- [TEXTO DE ESTUDIO]

En Cibeles me encontré un panorama desolador que superó cualquier opinión preconcebida. Los manifestantes coreaban consignas contrarias al pago de la deuda, exhortaban al abandono de la Unión Europea y del Euro, llamaban a la huelga general y a la revolución. Me pregunté en qué modo todas estas proclamas podrían beneficiar a la ciudadanía y en qué grado contribuirían a sacarnos de la crisis. No hace falta ser Krugman para hacerse una idea. Lo último que podía esperar de quienes se dicen de izquierdas es este sentimiento antieuropeo recién sobrevenido, esa tendencia a la disgregación que Ortega llamaba “barbarie”.

Voceros con megáfono vomitaban sus mejores creaciones intelectuales para deleite del gran público: Urdangarín, a trabajar al Burger King. Marichalar, a trabajar al Pizza Hut. La Leonor, a trabajar al Hipercor. Y la Sofía, de cajera en el Día. Para el presidente del Santander no hubo siquiera poesía: Botín, hijo de puta. Por alguna razón que no alcanzaba a comprender, solo yo parecía horrorizada. La invitación para que me marchara se hizo evidente cuando un coro de papagayos comenzó a entonar su ópera prima: “PSOE y PP la misma mierda es”.

A pesar de tan triste episodio, decidí no bajar los brazos y darles otra oportunidad. Para ello, me acerqué hasta el Hotel Madrid, que el 15m mantiene ocupado desde hace algún tiempo. A la entrada me pidieron una firma para la causa, que decliné cortésmente, aduciendo que en primer lugar me gustaría visitar las instalaciones. Con una sonrisa me dieron la bienvenida.

Todo el hotel está empapelado con carteles y mensajes: las paredes piden respeto, los espejos conminan a mirarse por dentro y los armarios instan a salir de ellos. En el primer piso, junto a la recepción, hay un sofá medio desvencijado donde encontré un grupo de personas de esas que sufren estoicamente y en silencio (supongo) su preocupación por el fondo de rescate europeo, pero que no pueden disimular evidentes rasgos de adicción a la heroína. Un poco más allá, en un salón de tamaño considerable, di con la celebración de una asamblea. Emocionada, me acerqué a escuchar. Después de tanto oír hablar de ellas, al fin tenía la oportunidad de presenciar una.

- [LISTADO PROPORCIONADO]
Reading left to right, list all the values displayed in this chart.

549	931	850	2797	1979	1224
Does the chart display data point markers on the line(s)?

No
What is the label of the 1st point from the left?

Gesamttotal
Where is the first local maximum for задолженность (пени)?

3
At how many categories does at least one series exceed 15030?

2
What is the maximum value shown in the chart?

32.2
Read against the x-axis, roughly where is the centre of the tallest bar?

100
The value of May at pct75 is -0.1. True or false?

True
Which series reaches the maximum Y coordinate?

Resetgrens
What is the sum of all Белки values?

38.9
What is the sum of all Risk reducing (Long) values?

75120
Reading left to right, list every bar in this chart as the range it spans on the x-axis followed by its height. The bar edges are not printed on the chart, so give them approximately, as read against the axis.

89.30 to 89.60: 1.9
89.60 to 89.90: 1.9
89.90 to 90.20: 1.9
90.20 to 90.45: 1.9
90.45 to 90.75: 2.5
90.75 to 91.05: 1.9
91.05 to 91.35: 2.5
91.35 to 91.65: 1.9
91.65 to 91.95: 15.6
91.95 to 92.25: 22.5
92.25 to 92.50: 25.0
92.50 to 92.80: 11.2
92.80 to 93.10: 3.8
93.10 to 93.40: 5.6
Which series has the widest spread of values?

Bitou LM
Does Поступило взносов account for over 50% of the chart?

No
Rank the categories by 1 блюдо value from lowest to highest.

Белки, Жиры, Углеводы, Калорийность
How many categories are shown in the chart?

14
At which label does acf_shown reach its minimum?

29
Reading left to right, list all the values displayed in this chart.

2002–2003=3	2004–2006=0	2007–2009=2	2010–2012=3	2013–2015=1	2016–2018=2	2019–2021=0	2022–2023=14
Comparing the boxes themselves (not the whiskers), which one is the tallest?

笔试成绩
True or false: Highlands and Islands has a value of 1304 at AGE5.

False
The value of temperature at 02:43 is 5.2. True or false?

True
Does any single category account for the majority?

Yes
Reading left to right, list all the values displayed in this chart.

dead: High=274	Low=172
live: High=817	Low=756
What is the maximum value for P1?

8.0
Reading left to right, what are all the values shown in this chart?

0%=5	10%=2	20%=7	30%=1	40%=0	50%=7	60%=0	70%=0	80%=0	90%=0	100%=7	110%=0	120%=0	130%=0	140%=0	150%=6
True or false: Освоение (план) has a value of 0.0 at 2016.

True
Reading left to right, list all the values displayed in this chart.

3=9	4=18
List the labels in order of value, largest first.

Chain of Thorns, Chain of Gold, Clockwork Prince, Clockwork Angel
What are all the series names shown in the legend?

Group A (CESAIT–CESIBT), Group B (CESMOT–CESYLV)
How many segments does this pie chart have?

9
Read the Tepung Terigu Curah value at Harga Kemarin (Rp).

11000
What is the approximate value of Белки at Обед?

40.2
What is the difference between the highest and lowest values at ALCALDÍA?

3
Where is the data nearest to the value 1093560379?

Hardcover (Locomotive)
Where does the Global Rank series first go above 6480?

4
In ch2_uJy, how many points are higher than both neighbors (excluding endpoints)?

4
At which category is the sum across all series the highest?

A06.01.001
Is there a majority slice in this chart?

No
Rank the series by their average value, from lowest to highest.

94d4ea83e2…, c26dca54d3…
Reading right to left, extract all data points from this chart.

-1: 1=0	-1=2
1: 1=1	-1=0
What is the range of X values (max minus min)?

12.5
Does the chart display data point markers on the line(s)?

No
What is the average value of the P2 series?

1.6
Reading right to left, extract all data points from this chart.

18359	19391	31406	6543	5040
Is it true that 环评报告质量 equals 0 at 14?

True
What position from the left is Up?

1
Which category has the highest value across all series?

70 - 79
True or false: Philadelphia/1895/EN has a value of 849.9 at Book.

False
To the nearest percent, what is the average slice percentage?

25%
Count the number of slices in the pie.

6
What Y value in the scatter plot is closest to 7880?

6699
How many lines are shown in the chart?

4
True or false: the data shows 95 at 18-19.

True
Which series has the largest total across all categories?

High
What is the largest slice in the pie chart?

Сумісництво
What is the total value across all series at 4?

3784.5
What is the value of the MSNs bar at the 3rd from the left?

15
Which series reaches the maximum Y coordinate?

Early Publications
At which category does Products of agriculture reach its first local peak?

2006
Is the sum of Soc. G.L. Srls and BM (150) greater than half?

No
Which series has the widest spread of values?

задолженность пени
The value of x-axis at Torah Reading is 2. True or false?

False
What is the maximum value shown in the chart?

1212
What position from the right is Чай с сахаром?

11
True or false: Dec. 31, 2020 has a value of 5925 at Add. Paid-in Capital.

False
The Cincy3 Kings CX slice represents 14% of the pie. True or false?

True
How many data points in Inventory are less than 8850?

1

- [ENUNCIADO DEL EJERCICIO]
Responde con datos del texto de estudio:
(a) ¿A qué abandono exhortaban los manifestantes en Cibeles?
(b) ¿Qué se pidió a la entrada del Hotel Madrid?
(c) ¿Qué mueble hay en el primer piso del hotel, junto a la recepción?

- [RESPUESTA DEL EJERCICIO]
(a) Al abandono de la Unión Europea y del Euro.
(b) Una firma para la causa.
(c) Un sofá medio desvencijado.